Start of Extracted entries
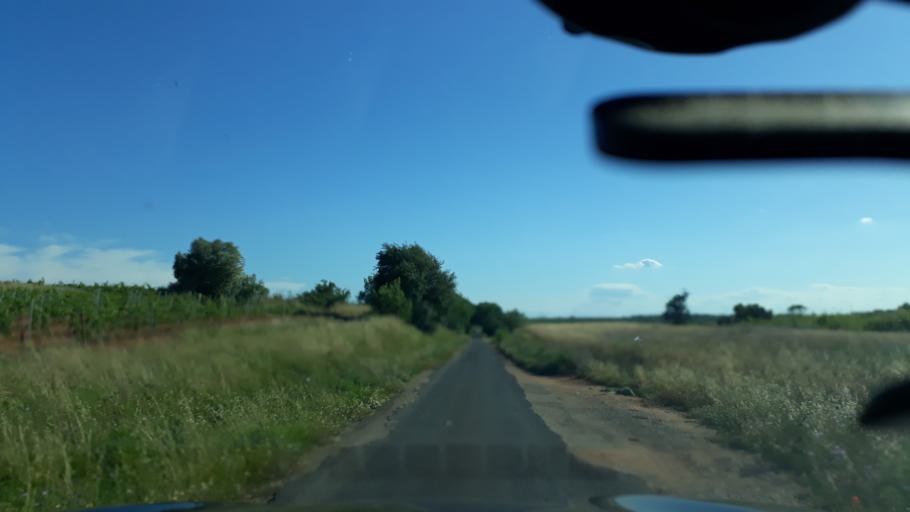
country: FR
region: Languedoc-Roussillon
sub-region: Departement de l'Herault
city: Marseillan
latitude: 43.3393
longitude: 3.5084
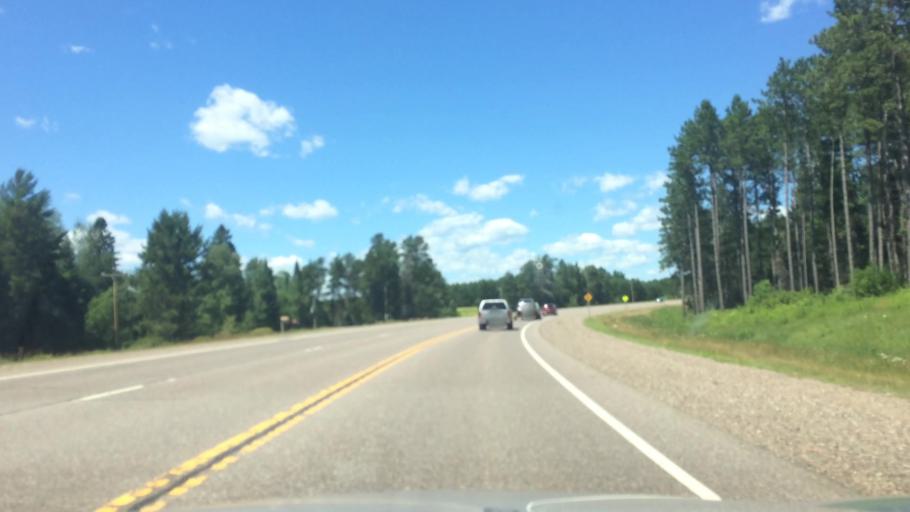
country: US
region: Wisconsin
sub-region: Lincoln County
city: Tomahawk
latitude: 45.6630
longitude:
End of Extracted entries
- [What this task involves] Can you write out every line of the items above word for word, leaving the pictures out?

- [Exercise solution]
country: FR
region: Languedoc-Roussillon
sub-region: Departement de l'Herault
city: Marseillan
latitude: 43.3393
longitude: 3.5084
country: US
region: Wisconsin
sub-region: Lincoln County
city: Tomahawk
latitude: 45.6630
longitude:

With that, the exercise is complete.